From the records below, extract only the lines running from the line with "Subject: AUTOMATIC PILOTS" to the line with "(i) Power malfunction", both lines included, reproducing them exactly.

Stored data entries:
====================

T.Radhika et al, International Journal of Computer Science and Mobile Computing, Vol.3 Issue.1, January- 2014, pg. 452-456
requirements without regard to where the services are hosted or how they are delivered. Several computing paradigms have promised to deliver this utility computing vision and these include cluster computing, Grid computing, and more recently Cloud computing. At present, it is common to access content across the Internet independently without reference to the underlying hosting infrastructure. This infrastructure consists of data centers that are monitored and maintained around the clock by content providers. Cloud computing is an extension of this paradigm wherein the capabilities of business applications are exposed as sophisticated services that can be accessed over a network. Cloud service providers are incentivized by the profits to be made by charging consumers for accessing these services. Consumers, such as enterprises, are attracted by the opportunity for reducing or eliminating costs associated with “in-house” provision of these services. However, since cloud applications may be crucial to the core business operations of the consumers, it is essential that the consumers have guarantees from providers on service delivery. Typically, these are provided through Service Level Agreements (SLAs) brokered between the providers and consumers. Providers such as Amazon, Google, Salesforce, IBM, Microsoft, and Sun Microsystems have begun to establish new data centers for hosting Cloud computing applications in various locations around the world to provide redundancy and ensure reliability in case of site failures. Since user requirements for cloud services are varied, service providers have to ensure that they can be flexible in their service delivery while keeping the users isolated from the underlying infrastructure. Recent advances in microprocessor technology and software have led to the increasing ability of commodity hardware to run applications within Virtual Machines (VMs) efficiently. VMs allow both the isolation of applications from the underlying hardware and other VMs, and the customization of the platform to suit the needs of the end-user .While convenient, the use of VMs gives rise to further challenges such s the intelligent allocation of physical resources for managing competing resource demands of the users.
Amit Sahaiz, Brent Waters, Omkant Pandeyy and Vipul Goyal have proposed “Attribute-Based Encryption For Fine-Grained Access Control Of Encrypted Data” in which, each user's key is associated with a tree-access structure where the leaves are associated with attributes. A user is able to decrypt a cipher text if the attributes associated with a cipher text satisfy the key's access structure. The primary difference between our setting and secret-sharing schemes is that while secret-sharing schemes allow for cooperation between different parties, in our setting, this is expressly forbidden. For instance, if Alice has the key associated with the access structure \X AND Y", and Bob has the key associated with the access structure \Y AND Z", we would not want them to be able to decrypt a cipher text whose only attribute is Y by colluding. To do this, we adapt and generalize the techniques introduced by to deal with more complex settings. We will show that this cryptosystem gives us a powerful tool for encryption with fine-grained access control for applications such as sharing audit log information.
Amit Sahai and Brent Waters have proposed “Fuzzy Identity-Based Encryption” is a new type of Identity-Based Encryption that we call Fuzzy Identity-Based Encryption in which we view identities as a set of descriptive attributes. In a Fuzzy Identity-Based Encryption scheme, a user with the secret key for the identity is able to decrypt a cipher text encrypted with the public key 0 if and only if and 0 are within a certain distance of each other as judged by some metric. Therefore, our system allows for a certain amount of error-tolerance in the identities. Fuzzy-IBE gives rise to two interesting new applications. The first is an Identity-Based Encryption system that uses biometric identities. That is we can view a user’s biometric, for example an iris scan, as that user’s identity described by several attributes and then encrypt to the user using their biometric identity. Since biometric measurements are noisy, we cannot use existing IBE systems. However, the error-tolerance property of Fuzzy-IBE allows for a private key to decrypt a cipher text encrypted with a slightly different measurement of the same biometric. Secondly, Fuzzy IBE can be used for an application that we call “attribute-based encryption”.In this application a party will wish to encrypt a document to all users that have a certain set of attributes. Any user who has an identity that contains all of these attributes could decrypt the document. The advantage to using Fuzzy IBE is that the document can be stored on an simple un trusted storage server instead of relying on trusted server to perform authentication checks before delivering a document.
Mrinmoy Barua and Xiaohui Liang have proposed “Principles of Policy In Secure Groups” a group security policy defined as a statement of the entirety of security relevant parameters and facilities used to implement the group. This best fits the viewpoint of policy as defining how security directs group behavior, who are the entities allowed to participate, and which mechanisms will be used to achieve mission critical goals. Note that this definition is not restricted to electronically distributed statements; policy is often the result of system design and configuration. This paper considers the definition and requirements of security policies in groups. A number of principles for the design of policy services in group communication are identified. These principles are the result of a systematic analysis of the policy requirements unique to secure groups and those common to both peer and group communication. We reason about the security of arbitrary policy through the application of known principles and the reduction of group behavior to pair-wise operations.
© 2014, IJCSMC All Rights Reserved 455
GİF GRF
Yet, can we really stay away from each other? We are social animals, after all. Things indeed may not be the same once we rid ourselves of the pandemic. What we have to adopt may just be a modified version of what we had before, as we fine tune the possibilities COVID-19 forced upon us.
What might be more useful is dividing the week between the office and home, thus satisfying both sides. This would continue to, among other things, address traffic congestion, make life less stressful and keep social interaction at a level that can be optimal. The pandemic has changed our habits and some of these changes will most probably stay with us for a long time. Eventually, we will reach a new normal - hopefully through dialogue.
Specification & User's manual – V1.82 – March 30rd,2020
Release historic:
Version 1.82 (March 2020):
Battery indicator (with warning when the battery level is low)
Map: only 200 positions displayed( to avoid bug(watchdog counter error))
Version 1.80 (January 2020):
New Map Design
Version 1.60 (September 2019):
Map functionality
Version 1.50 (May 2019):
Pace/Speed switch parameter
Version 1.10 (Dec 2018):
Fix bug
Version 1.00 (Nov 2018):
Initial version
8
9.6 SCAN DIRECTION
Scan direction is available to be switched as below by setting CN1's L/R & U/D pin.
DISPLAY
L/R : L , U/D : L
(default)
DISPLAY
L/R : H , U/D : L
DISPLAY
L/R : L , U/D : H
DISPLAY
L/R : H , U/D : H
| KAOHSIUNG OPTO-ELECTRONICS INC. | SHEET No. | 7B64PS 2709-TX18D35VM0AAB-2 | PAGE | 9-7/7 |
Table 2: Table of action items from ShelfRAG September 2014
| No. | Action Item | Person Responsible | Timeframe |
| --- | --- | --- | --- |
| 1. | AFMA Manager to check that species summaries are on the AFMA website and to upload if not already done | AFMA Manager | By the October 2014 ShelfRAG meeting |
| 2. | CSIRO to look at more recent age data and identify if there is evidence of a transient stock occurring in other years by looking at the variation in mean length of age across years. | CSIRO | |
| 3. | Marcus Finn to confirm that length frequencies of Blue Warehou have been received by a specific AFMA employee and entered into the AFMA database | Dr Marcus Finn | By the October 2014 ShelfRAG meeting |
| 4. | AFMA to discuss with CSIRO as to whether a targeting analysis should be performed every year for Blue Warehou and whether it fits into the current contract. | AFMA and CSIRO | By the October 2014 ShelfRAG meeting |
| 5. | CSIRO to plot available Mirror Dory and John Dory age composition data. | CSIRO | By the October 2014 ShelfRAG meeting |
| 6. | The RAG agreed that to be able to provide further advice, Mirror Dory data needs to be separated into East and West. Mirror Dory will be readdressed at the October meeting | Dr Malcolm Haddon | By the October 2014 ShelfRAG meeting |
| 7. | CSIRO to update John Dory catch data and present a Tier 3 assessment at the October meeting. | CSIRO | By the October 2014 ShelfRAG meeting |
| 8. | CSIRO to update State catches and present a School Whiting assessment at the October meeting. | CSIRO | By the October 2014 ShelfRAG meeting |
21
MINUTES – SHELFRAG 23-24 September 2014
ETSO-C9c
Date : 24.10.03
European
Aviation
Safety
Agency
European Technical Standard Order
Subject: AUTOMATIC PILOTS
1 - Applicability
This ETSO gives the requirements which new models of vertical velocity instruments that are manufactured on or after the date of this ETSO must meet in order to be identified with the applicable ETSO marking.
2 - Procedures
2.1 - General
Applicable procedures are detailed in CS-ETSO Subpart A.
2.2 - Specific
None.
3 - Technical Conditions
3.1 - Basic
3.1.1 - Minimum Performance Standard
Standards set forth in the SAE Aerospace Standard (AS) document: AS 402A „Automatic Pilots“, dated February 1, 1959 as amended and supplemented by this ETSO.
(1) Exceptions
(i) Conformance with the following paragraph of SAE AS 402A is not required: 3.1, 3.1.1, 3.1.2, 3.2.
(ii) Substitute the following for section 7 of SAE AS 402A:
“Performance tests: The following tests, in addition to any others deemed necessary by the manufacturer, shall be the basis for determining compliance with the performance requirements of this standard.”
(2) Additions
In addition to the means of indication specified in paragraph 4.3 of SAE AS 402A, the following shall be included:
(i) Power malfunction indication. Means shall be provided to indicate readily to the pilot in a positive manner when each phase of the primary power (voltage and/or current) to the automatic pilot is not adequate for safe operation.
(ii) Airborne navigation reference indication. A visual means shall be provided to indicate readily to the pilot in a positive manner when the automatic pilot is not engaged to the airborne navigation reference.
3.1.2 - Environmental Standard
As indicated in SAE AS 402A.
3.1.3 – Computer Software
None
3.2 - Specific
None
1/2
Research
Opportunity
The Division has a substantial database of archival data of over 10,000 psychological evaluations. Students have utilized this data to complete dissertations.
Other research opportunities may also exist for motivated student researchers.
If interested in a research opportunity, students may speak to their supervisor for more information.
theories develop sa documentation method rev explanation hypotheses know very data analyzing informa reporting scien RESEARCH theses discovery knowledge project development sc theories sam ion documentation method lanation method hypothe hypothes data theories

====================

Output of the exercise:
Subject: AUTOMATIC PILOTS
1 - Applicability
This ETSO gives the requirements which new models of vertical velocity instruments that are manufactured on or after the date of this ETSO must meet in order to be identified with the applicable ETSO marking.
2 - Procedures
2.1 - General
Applicable procedures are detailed in CS-ETSO Subpart A.
2.2 - Specific
None.
3 - Technical Conditions
3.1 - Basic
3.1.1 - Minimum Performance Standard
Standards set forth in the SAE Aerospace Standard (AS) document: AS 402A „Automatic Pilots“, dated February 1, 1959 as amended and supplemented by this ETSO.
(1) Exceptions
(i) Conformance with the following paragraph of SAE AS 402A is not required: 3.1, 3.1.1, 3.1.2, 3.2.
(ii) Substitute the following for section 7 of SAE AS 402A:
“Performance tests: The following tests, in addition to any others deemed necessary by the manufacturer, shall be the basis for determining compliance with the performance requirements of this standard.”
(2) Additions
In addition to the means of indication specified in paragraph 4.3 of SAE AS 402A, the following shall be included:
(i) Power malfunction indication. Means shall be provided to indicate readily to the pilot in a positive manner when each phase of the primary power (voltage and/or current) to the automatic pilot is not adequate for safe operation.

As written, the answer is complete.